It’s funny how things can change so quickly in such a short amount of time. I first heard about this coronavirus when I was at Faith Builders Winter Term back in January. Somebody asked me what I thought about it, since I was a nurse. I stuttered a little and wondered what they were talking about? “Coronavirus,” I said, “is a virus that causes symptoms of the common cold.” I had seen it often on positive test results in the hospital. It was no big deal, nothing we ever got alarmed about.
Now practically every conversation encounters COVID-19, this world-wide pandemic of the novel coronavirus that has halted and changed normal life everywhere on planet Earth. Now we sanitize our hands in grocery stores and avoid the employees. We don’t sit in Starbucks, and we don’t go to church. I, of course, a health-care worker, still go to work, but now I have to badge through locked doors every morning and be screened for coronavirus symptoms before I go to my unit. The hallways are empty, and my patients are sad because their families aren’t allowed into the facility. I tell them that if they need someone to be their family that I will volunteer–but we both know that I can’t fill the place of the ones they have known and trusted for years. A new rule was passed that all employees at the hospital will have to wear masks at all times—and one mask must last for a week. This would never have been acceptable, I am sure, in the old days before PPE shortage was a thing. Life changes so fast. The units at work have been shifted around and combined to allow down-staffing and to create places for a potential influx of COVID patients. We have had a few, but we still wait with bated breath for the “peak”. We hear stories of the nurses who are burned out, overworked, and under-protected in NYC, and we wonder if that will be us in a few days. We keep caring for the patients in front of us, and we wait.

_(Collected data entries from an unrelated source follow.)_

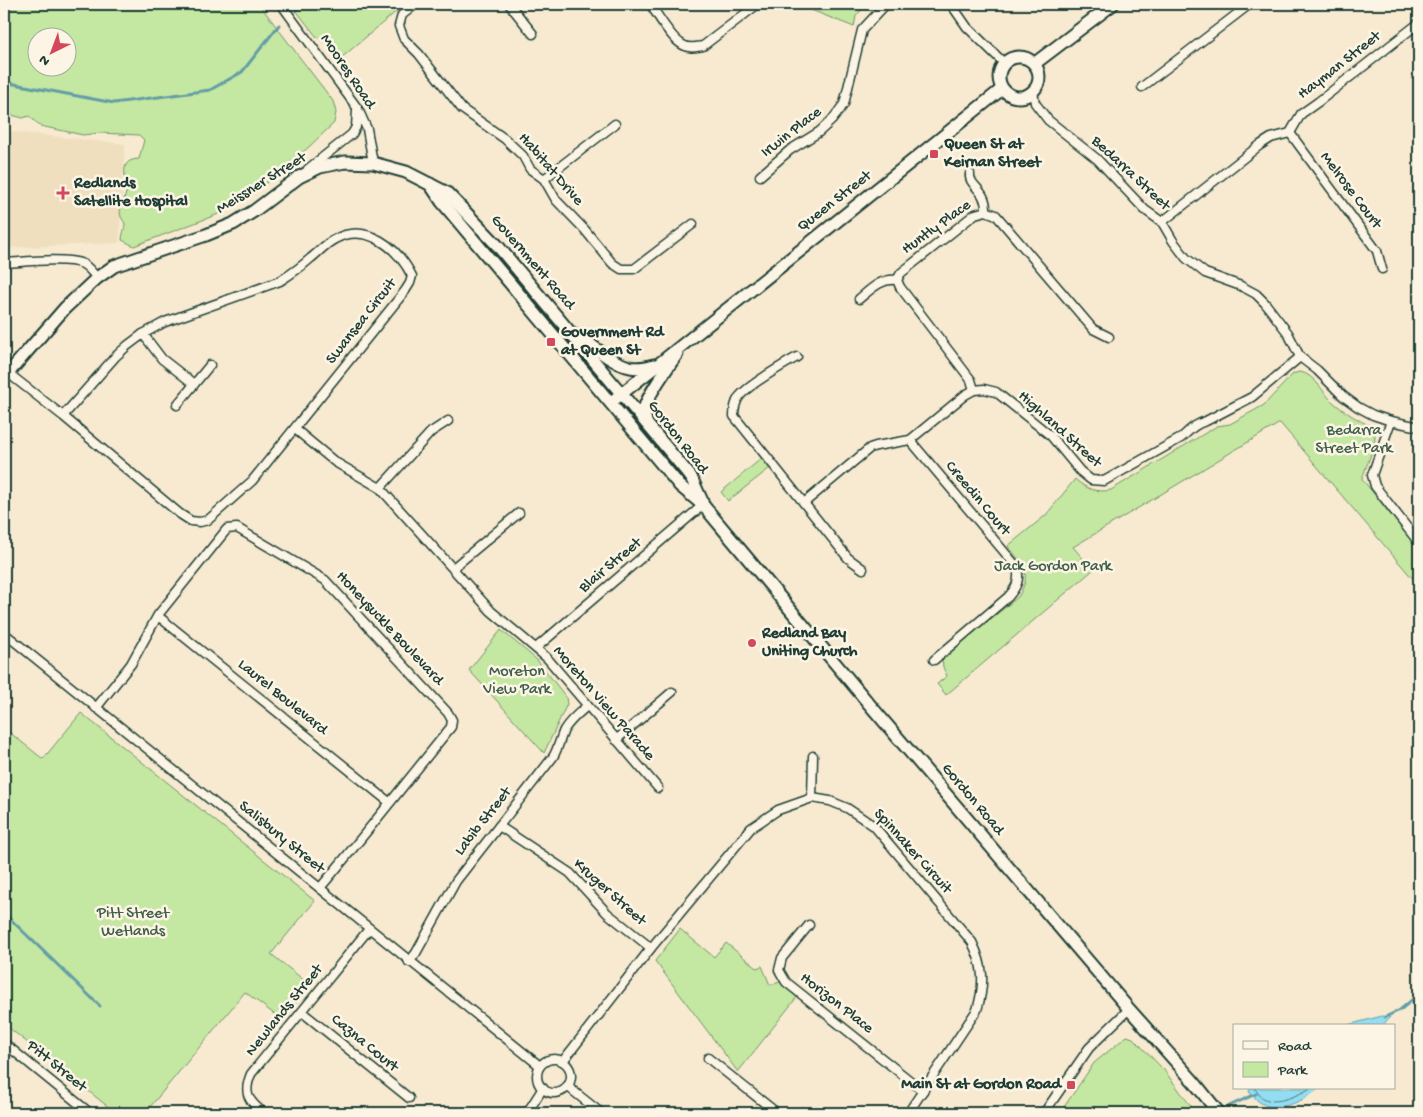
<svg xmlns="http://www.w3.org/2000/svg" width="1423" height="1117" font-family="'Gochi Hand',sans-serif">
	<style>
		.built { fill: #efdfbe }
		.green { fill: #c4e7a1; stroke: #72926a; fill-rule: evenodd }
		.water { fill: #92ddf2; stroke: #649da6 }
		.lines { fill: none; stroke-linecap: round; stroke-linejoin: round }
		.shore { stroke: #4d7d80; stroke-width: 1 }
		.stream { stroke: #649da6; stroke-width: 3 }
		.street-casing { stroke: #1f3d34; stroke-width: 11 }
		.secondary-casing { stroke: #1f3d34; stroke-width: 15 }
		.street { stroke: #fcf5e5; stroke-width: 8 }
		.secondary { stroke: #fcf5e5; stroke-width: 11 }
		.poi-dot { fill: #d1495b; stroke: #fcf5e5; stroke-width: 2 }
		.labels { text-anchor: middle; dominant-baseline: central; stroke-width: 5; stroke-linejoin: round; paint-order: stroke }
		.street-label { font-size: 16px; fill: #1f3d34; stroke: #fcf5e5 }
		.poi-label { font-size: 16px; font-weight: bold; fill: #1f3d34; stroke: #fcf5e5; text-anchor: start }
		.park-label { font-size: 16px; fill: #405f4a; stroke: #fcf5e5 }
	</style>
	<rect width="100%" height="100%" fill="#f7ead0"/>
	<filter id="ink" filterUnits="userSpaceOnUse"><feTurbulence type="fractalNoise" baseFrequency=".02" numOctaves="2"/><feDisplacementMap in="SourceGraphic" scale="10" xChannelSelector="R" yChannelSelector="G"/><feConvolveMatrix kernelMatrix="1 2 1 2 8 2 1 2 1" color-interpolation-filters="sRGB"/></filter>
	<g filter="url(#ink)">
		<path class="built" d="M4,131L125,144L119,243L4,248Z"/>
		<g class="green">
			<path d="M4,4H259L333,101L336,112L334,123L310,146L247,199L216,215L134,246L122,240C122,235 125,228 125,224C124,221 122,219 121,217C118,208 124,201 126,193C129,181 115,160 139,159L144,140L139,135L100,133L83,135L40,126L29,116L23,118L4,113ZM38,38H68V68H38Z"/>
			<path d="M291,4H405L340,59L328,44L323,41L316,36Z"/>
			<path d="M796,4H867L856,16L854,27Z"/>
			<path d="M1299,372C1314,373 1323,393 1333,402C1341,409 1350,415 1359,420C1365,424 1375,426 1375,435C1376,446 1365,468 1362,479L1419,550V586L1280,423L1073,547L1093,570L946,695L937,684L947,676L943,667L942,658L1018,597C1033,573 1023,565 1008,546L1046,515L1075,479C1086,489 1096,493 1111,490L1217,426L1230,424L1264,405L1293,374Z"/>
			<path d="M762,458L770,468L728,501L721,492Z"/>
			<path d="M501,630L537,660L566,697L567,704L544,753L469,670Z"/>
			<path d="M81,713L315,901L271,954L310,985L282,1020L245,992L145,1113H116L4,1024V728L43,759Z"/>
			<path d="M680,929L714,957L726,943L757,968L762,966L770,985L780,982L797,997L738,1072L655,961Z"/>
			<path d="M1127,1036L1133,1038L1164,1070L1196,1113H1066L1062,1110L1094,1063Z"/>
		</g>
		<g class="water">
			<path d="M1382,1016L1390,1017L1382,1026H1344Z"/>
			<path d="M1250,1088H1319C1306,1100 1278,1114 1261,1103C1257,1101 1253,1095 1249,1092Z"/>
		</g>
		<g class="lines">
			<path class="shore" d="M1255,1088C1265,1112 1294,1097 1311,1088"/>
			<g class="stream">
				<path d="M296,11L300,4"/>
				<path d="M4,82L114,103L210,90L242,72L279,25"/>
				<path d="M4,913L100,1006"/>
				<path d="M1385,1017L1400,1010L1419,994"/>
				<path d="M1229,1106L1256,1094"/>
			</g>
			<defs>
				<g id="street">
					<path d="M281,4L358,109L367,129L373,163"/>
					<path d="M416,4L402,15L399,26L404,39L419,54L462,109L505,139L523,156L530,169L544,179L556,200L585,230L612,263L621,269H634L693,224"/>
					<path d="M509,4L533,34"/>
					<path d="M650,4C658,15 671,39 683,45C689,49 696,47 703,46L758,4"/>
					<path d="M951,4L967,27L1004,63"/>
					<path d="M1142,87L1250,4"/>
					<path d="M1033,92L1035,103L1048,120L1097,159L1145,210L1162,222L1173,241L1186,258L1205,273L1241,286L1256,294L1265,303L1288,333L1300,357L1317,370L1343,396L1358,407L1373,415L1391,421L1419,427"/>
					<path d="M1290,133L1377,251L1382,269"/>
					<path d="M308,169L352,134L356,127L357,110"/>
					<path d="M970,174C968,186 987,189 986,211"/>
					<path d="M760,176L790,150L819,132L832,120L844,104L862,30L886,4"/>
					<path d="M544,179L615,124"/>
					<path d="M1162,222L1260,145L1271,138L1290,133L1301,114L1318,102L1419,23"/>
					<path d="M4,263C23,262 66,257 83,264C88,267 93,273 97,278"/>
					<path d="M859,299C871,289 881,278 897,280"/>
					<path d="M143,334L162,359L194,384"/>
					<path d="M797,357C783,365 748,385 739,397C735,403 734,409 734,416L848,558L863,569"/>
					<path d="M8,373L63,416L180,514L191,521L200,522L208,520L252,481L405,291L410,283L412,276C398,248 367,222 335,239C325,244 319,252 311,258C301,267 291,274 280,281L165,322L143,334L127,346L115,357L63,416"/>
					<path d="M974,390L971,380L900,287L897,280L901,273L975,214L986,211L996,215L1093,329L1109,337"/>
					<path d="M177,405L210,365"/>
					<path d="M1391,421L1372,475L1375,486L1419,543"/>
					<path d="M295,429L335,462L380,488L491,611L547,658L658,788"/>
					<path d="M910,440L1017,567C1020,580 1017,587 1008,597L934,660"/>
					<path d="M380,488L431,432L448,421"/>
					<path d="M804,503L870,448L876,446L910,440L965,395L974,390L984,389L996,392L1051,436L1080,471L1091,480L1104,481L1181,438C1190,430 1195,424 1206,421L1252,397L1300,357"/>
					<path d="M453,568L519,513"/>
					<path d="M158,616L389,802"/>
					<path d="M4,633L540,1066"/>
					<path d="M536,648L703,505"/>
					<path d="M96,708L131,664L158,615L227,529L237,528L325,580L448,713L452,720L451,727C407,781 365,835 320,888"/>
					<path d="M616,740L672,692"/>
					<path d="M812,798L813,756"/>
					<path d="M499,826L570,873L607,913L651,948"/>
					<path d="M809,925L782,958L779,970L786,982L923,1091"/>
					<path d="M409,962L416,953L456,881L553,757C558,749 560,739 564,730C570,720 579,713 587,706"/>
					<path d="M302,1012L409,1098"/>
					<path d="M4,1043L90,1113"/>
					<path d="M708,1058L777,1113"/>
					<circle cx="554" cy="1076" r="17"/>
					<path d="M563,1061L651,948L751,828L778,810L812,798L830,801L847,808L874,826L972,942C984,966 985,984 977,1010L908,1113"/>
					<path d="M567,1086L601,1113"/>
					<path d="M264,1113C248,1101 243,1093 251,1074L369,929"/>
					<path d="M527,1113L543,1088"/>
					<path d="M1044,1113L1089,1048L1129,1009"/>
				</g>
				<g id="secondary">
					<circle cx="1019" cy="77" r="20"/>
					<path d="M1034,64L1113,4"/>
					<path d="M430,184L442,202L680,486L703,505L870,705L1129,1009L1194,1082L1219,1113"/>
					<path d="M579,336C594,347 612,363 630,367C638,369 647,367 654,365"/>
					<path d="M4,378L65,308L97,278L114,266L206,235L233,224L254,211L299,177L320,167L345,162L373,163L406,172L447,193L497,245L646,423L691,477L702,501"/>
					<path d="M615,399L1002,89"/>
					<path d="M646,423C646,419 644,414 644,410C646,398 669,365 677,354"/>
				</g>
			</defs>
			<use href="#street" class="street-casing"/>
			<use href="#secondary" class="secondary-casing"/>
			<use href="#street" class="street"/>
			<use href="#secondary" class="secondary"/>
		</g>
	</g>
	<g class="poi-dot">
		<rect x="929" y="149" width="10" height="10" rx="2.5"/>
		<path d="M60.5 185.5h5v5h5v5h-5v5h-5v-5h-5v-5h5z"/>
		<rect x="546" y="337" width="10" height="10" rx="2.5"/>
		<circle cx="752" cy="643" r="5"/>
		<rect x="1066" y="1080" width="10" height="10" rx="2.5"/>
	</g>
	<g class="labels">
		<g class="street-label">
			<text transform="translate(1340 66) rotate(-38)">Hayman Street</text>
			<text transform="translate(347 72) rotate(56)">Moores Road</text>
			<text transform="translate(792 133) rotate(-38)">Irwin Place</text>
			<text transform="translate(550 170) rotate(49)">Habitat Drive</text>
			<text transform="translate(1130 174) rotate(43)">Bedarra Street</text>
			<text transform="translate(262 184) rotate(-32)">Meissner Street</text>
			<text transform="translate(1350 191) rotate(53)">Melrose Court</text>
			<text transform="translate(835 202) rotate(-38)">Queen Street</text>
			<text transform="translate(937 228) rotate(-36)">Huntly Place</text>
			<text transform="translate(532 263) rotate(49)">Government Road</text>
			<text transform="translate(362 322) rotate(-52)">Swansea Circuit</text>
			<text transform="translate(1059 430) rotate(42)">Highland Street</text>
			<text transform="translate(677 438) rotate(52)">Gordon Road</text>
			<text transform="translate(977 499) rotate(50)">Creedin Court</text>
			<text transform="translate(611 566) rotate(-40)">Blair Street</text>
			<text transform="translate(389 629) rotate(47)">Honeysuckle Boulevard</text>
			<text transform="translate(282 698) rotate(39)">Laurel Boulevard</text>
			<text transform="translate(603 704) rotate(49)">Moreton View Parade</text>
			<text transform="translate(972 800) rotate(50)">Gordon Road</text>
			<text transform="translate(484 822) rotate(-52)">Labib Street</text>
			<text transform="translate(281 838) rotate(39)">Salisbury Street</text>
			<text transform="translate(912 852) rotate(48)">Spinnaker Circuit</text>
			<text transform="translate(609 893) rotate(42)">Kruger Street</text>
			<text transform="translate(836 1004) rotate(38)">Horizon Place</text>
			<text transform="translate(285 1011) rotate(-51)">Newlands Street</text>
			<text transform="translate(364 1044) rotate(39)">Cazna Court</text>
			<text transform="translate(56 1067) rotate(39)">Pitt Street</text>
		</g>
		<g class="poi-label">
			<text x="944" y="145">Queen St at<tspan x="944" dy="18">Keirnan Street</tspan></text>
			<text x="74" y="184">Redlands<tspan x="74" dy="18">Satellite Hospital</tspan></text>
			<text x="561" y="333">Government Rd<tspan x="561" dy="18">at Queen St</tspan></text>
			<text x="762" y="634">Redland Bay<tspan x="762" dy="18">Uniting Church</tspan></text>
			<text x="1061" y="1085" text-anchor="end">Main St at Gordon Road</text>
		</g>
		<g class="park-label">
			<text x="1354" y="431">Bedarra<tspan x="1354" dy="18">Street Park</tspan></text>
			<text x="1053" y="567">Jack Gordon Park</text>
			<text x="517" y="672">Moreton<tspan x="517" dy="18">View Park</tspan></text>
			<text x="133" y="914">Pitt Street<tspan x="133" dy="18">Wetlands</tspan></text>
		</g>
	</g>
	<rect width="1423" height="1117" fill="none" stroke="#fcf5e5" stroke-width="20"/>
	<rect x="10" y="10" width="1403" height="1097" fill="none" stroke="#1f3d34" stroke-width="2" filter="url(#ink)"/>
	<rect x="1233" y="1024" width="162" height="65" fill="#fcf5e5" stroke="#a4ab9e"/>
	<rect x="1243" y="1041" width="25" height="8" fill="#fcf5e5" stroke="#a4ab9e"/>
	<text x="1278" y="1050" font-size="15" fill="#1f3d34">Road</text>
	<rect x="1243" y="1062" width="25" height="15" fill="#c4e7a1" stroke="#a4ab9e"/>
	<text x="1278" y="1074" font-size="15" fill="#1f3d34">Park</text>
	<g transform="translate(52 52) rotate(222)"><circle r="24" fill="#fcf5e5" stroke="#a4ab9e"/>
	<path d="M0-4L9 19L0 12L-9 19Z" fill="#d1495b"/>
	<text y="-8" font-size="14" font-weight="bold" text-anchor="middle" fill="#1f3d34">N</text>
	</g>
</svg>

Yesterday I was in a patient’s room humming a hymn to keep up my courage as I emptied her catheter. “You always seem so happy,” she commented. I apologized—an odd reaction, I’m sure, but I once had a resident at a nursing home who asked me to stop singing while caring for her, because it irritated her. “No,” my patient said, “it’s nice to see someone who is happy. I don’t see that very often.”
I could have argued and said that I wasn’t so much happy as I was turning my heart to God and asking for grace and courage. I could have told her that there were so many things going on that I was feeling a little overwhelmed, and I was a little out of my comfort zone working on that unit, but that’s where I had to work since the COVID outbreak switched things up. I could have said that life was so unpredictable right now, and I wasn’t sure what would happen next—that the last couple months had included so many unexpected dynamics, and I was still trying to catch up with all of that. But I didn’t say any of that. Instead, I thought about my patient lying sick in bed, missing her family, wondering if she would get better and go home soon. I thought about how easy it was for me to move around to do my work and how simple it was to sing a hymn under my breath that reminded me of my Father who was right there with me through all the changes and will be with me through all the coming months. I thought about the song I had been humming that spoke of God giving me the strength that I need for every moment, about His kindness.
“I’m just blessed, ya know?” I told her. And it was true. I am blessed. Nothing that has happened recently has surprised my God, and nothing that will happen is unknown to Him. None of it is out of His hands. And His hands? They are so kind and so full of love. I believe that with all my heart. Even when the world is covered with a pandemic and people of all nationalities are getting sick and dying at an alarming rate, the world is still in His hands.
It’s a conversation I had with a friend one time—we were arguing about obscure theology, and we noted that the reason we got defensive so quickly was because the things we were discussing affected our view of who God our Father was. “Whoever is right,” we concluded, “it doesn’t matter as much as long as we still know fundamentally that God is a good God. Sometimes we’re scared it isn’t true, but it is. He is sovereign, and He is kind.”
“Yes,” my friend said, “He has good hands.”
I bring that to you as your blessing and comfort in this time of uncertainty. You are in His hands, and those hands are so kind and so wise. Just rest there and know that “those who wait on Him, will never be ashamed.”